We live in the Antioch area, a town edged by the Delta to the west and thousands of acres of regional park hills to the east. It’s in them thar hills you’ll find the stars of this Provincial flat bread: Wild sage and rosemary.
At our first wild/foraged dinner banquet, we served this bread to show off the lovely sage we foraged in a local regional park.
It’s a stupid-simple recipe, this bread, but it’s a good staple if you want to find an easy way to use some wild herbs you find on your walks, hikes or runs.
Herb flat bread “leaf”
- 1 packet yeast
- 1 tsp sea salt
- 2 sprigs wild rosemary
- 2 sprigs wild sage
- 1 cup water warm enough to proof yeast
- 1 tbs local honey
- 2 tbs olive oil
- several cups of flour, depending …
OK, so start by mixing the honey and yeast in a little bowl with the warm water. Set it aside to foam up a bit
Add dry ingredients in a large bowl, mix it up good enough for the next step. Add oil. Sprinkle in some of those herbs.
Add yeast water … if it’s foamed up, that is (should take 10 to 15 minutes).
Mix, mix until it’s all mixedy mix mixed. Then add flour until it feels knead-able.
Place the dough ball on a well-floured cutting board and knead until it’s nice and springy. Pack it into a ball, then place it into an olive-oiled mixing bowl and cover it with a towel to rise.
… wait for it … and wait … turn on a TV show or something to bide your time …
After 45 minutes or more have passed, preheat the over to 410 degrees.

### Data for review
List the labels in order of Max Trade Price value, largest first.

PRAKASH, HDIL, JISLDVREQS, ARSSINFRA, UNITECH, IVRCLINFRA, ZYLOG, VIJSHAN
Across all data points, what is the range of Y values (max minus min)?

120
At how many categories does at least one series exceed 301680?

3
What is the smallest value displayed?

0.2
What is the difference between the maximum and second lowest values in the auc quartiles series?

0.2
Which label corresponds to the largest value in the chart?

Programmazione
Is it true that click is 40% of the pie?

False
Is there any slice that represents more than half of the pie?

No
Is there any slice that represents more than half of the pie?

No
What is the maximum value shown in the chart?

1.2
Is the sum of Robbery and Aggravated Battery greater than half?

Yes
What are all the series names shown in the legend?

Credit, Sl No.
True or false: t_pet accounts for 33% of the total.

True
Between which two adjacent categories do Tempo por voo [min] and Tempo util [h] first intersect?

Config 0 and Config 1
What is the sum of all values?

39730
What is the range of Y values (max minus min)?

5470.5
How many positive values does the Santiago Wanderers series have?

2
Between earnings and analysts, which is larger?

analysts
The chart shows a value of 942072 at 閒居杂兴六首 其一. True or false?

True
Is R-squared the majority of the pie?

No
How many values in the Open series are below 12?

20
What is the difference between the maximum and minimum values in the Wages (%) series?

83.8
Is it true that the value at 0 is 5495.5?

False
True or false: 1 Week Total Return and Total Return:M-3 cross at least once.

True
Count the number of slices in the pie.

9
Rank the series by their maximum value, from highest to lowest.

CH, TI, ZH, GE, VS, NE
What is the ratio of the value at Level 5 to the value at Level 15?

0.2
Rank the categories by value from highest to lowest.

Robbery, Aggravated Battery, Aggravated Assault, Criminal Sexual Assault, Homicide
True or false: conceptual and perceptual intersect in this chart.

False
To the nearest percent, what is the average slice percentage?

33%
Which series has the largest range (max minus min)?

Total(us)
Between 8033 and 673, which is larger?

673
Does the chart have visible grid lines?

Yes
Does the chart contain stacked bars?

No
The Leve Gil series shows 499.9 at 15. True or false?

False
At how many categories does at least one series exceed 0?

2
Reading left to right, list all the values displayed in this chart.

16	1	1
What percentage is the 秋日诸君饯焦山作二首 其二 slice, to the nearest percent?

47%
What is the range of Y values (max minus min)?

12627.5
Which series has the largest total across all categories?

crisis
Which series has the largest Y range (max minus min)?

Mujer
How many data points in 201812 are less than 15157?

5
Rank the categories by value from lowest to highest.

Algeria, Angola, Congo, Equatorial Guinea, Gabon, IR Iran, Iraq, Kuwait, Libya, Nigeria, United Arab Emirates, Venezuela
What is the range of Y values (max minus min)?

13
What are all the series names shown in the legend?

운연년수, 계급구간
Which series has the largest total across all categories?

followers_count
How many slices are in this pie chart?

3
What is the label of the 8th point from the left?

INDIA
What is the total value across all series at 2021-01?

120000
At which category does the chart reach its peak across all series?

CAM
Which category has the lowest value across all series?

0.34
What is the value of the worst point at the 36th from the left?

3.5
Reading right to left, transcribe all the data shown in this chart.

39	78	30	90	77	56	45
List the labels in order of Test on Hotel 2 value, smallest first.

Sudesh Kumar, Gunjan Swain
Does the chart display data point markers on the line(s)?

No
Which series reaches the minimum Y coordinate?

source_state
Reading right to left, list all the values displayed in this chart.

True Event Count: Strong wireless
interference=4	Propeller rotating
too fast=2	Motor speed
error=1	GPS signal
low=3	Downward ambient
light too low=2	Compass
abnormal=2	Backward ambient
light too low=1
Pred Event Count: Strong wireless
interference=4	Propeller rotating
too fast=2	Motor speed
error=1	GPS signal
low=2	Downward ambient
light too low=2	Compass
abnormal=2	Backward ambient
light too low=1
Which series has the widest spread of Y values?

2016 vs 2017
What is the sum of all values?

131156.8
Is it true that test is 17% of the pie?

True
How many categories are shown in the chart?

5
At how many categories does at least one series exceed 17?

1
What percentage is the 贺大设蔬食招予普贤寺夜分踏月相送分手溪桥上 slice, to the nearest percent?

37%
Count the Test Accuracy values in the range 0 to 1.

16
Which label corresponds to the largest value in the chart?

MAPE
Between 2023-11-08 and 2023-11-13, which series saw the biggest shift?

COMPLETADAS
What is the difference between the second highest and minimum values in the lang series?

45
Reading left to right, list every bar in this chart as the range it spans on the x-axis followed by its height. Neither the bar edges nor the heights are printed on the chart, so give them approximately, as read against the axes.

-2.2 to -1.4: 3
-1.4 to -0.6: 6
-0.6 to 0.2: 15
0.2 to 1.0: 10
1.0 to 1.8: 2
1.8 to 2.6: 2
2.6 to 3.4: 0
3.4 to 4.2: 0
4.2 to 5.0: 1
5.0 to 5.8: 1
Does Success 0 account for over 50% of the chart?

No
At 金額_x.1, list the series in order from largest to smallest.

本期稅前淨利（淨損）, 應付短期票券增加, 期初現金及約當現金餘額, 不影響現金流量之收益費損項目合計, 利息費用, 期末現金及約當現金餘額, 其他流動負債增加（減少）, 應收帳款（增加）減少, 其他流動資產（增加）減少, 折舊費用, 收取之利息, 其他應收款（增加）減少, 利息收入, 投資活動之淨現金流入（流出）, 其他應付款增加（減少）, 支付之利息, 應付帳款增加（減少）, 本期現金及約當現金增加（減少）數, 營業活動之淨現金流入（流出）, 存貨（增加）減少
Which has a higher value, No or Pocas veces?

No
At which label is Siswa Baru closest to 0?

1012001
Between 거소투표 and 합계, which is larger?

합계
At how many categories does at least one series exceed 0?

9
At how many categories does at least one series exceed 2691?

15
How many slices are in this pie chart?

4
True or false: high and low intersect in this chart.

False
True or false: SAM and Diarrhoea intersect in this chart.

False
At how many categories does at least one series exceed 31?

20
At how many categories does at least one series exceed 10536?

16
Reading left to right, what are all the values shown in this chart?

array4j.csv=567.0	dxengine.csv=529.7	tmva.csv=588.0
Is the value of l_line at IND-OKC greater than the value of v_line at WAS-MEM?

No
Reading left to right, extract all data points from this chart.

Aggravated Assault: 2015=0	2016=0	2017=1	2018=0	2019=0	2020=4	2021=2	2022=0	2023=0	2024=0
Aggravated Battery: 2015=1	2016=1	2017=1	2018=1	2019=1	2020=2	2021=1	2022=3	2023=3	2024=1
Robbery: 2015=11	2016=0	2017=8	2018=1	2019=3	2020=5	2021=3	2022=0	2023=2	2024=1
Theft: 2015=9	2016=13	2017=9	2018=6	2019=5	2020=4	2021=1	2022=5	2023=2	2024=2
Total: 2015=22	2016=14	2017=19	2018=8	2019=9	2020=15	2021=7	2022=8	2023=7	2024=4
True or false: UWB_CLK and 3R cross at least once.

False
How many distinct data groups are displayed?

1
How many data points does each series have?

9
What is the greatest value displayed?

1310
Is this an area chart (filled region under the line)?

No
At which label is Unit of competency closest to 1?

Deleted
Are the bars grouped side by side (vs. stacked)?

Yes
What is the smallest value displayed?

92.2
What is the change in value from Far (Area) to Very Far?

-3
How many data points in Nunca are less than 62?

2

### Exercise requirements
Rewrite the paragraph of the flat bread recipe that begins "Place the dough ball on a well-floured cutting board" as a short list of steps, keeping its main facts. These records have nothing to do with the flat bread recipe.

### Solution to the exercise
- Knead the dough on a well-floured cutting board until springy.
- Pack it into a ball.
- Put it in an olive-oiled mixing bowl.
- Cover it with a towel and let it rise.